I work in the business applications group in the IT department in a non-it
multinational company

I don't have a say, or least not much of it, on waht OS or DB engine, we can
use, there is a different IT infrastructure team that deals with this, and
honesly this is a relief, I dont have to worry about backups and stuff like
this.

I try to be a an open source proponent, and try to introduce or slip in OOS
application. But if that application won't work on windows, SqlServer and IIS.
I will never be able to make the case for it and push it.

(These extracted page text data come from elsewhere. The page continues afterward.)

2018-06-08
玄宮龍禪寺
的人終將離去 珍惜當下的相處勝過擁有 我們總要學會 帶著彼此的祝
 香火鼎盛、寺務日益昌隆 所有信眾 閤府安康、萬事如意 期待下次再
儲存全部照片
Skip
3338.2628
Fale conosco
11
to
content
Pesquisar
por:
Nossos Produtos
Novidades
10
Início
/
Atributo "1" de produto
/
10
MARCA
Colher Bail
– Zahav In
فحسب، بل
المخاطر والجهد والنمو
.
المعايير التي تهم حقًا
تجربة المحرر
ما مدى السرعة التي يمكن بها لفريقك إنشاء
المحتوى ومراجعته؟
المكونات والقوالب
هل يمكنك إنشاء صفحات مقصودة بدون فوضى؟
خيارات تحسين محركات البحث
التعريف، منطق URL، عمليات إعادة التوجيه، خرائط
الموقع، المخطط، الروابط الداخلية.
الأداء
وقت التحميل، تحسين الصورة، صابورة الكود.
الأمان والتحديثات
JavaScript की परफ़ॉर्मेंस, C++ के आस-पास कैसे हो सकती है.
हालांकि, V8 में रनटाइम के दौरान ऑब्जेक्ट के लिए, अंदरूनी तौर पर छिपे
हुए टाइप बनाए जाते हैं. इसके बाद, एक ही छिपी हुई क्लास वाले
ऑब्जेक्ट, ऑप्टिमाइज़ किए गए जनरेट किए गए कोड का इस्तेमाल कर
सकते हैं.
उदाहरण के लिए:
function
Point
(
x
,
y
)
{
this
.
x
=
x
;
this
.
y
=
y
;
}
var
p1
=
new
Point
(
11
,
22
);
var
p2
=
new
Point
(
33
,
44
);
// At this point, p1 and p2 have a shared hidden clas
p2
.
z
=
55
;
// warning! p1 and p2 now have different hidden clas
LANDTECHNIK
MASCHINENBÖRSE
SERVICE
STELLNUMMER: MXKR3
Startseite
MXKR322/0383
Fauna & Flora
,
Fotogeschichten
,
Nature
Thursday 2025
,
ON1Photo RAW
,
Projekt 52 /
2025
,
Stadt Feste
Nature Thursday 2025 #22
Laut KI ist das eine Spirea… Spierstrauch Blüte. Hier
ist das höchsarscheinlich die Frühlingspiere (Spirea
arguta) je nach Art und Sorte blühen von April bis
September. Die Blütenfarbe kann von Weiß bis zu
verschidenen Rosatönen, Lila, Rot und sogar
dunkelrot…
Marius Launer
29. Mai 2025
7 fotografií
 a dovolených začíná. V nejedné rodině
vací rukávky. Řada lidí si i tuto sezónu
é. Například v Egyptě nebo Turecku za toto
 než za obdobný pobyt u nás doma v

Maybe after I successfully introduce few OOS business apps and Dev framework,
I can start to make a call for a linux server, but not before.

------
musiciangames
Qwaq, which recently raised $7M, is also Squeak/Smalltalk/Croquet:

<http://qwaq.com/company/press_releases/pr-2007_11_27.php>

Qwaq has put a lot of its developments back into Croquet. A few more ventures
using Squeak could cause the (already high) productivity of the environment to
take off.

------
giles_bowkett
I can't find it in Gmail, but IIRC one of the Auctomatic guys told me they
were on Seaside, and they didn't understand why the whole world wasn't on
Seaside too.

I would be working in Seaside if I had more time, but there's the huge Rails
job market, the fact that I've been working with Rails a bunch, and the
fundamental fish-out-of-water feeling of being without my Unix security
blanket. I'm going to the OSCON tutorial on Seaside soon, though, and Steven
Baker told me he has a cool Seaside app to show off at RailsConf.

In addition to programming I devote serious amounts of time to acting and
music. If programming were my only thing, I would be working in Seaside. I
really enjoy Ruby immensely, but Seaside's very impressive. It even makes
everything else look a little silly.